Darurat Reformasi Partai Politik
Oleh: Juliaman Saragihjpnn.com, JAKARTA - Perlawanan terhadap kepemimpinan otoriter Presiden Soeharto melahirkan perlawanan mahasiswa dan rakyat. Maka pada tahun 1998 kita kenal sebagai awal lahirnya era reformasi.
Era ini ditandai dengan penataan ulang berbagai lembaga negara serta sistem perpolitikan kita yang menganut demokrasi langsung. Buah reformasi lainnya adalah kebebasan untuk menyatakan pendapat, kebebasan untuk membuat partai politik, penegakan HAM, reformasi TNI dan Polri dan birokrasi serta amandemen UUD 1945 yang sudah dilakukan empat kali.
Perubahan paling mendasar dalam era reformasi ini adalah bagaimana presiden dan wakil presiden memiliki batasan periodisasi. Presiden dan wakil presiden hanya boleh dua kali periode. Demikianpun pada tingkatan Gubernur, Bupati dan Wali Kota. Hal semacam ini tidak kita temukan pada era Soekarno dan Soeharto. Soeharto menjabat selama 32 tahun. Kalau tidak didesak mundur oleh mahasiswa dan masyarakat, bisa saja Soeharto berkuasa hingga menghembuskan napas terakhir.

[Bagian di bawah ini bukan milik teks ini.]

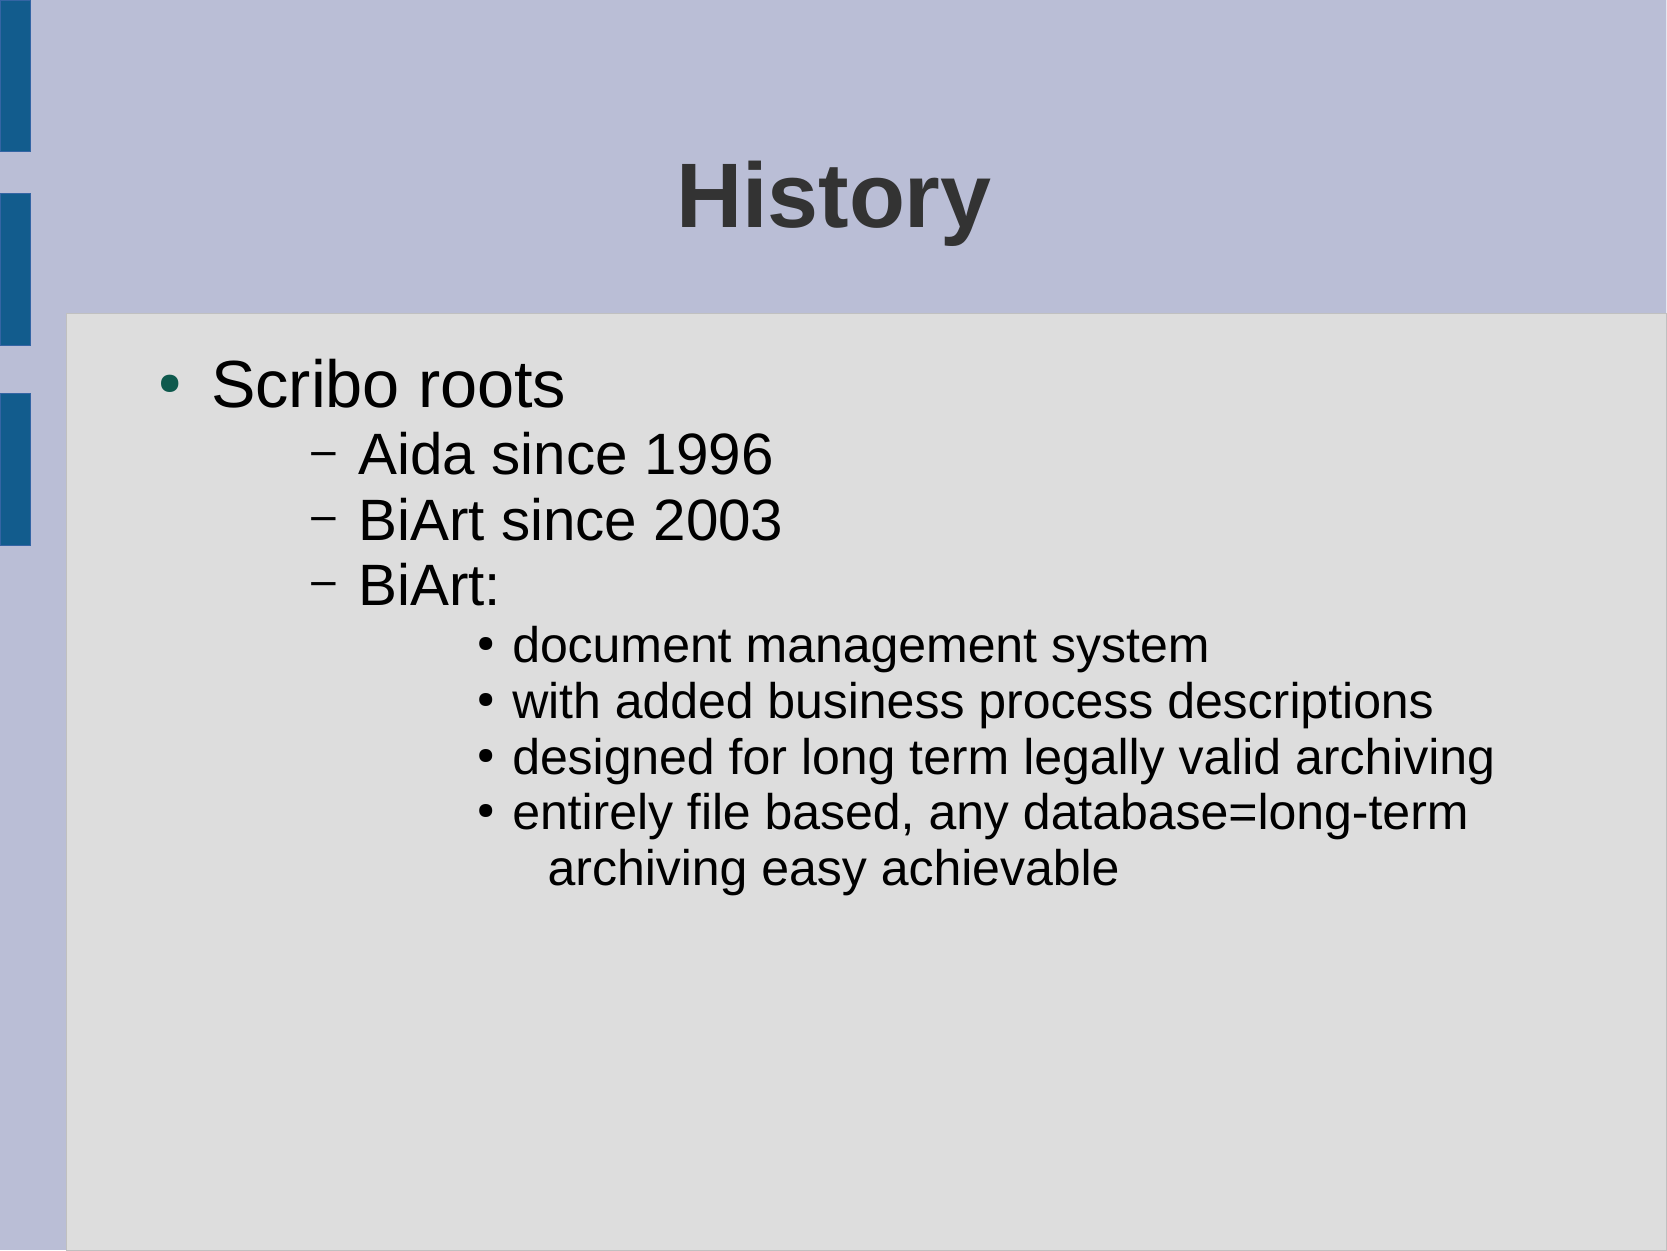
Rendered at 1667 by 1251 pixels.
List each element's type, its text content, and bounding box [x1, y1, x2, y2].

Fakta hari ini, reformasi masih memiliki banyak catatan kritis. Semestinya partai politik menjadi agen untuk mencetak kader bangsa. Namun fungsi ini belum dijalankan. Partai politik menjalankan reformasi setengah hati.
Partai politik tidak dikelola dengan sehat. Hingga tersumbatnya sirkulasi elite pada tubuh parpol akibat hegemoni kelompok tertentu. Dampaknya, distribusi kader dalam legislatif dan eksekutif tidak dilakukan dengan transparan dan profesional. Keputusan diambil berdasarkan kedekatan hubungan keluarga maupun bisnis (klientilisme).
Bahkan dalam distribusi kekuasaan eksekutif diduga dilakukan secara transaksional dan rent seeker. Darurat reformasi partai politik.
Konsiderans di atas akibat dari pengelolaan partai yang berbasis boss (Boss Centered Party). Dampaknya tercipta ketaatan buta kader parpol terhadap ketua umum partai, bukan terhadap nilai yang lebih tinggi. Akhirnya partai seperti perusahaan yang mencari keuntungan (profit) atas nama rakyat.
Dari pemilu ke pemilu melakukan kampanye untuk memperjuangkan kepentingan substansi rakyat. Namun ketika kekuasaan diraih, kekuasaan dimanfaatkan hanya untuk kepentingan pribadi, kelompok dan golongan.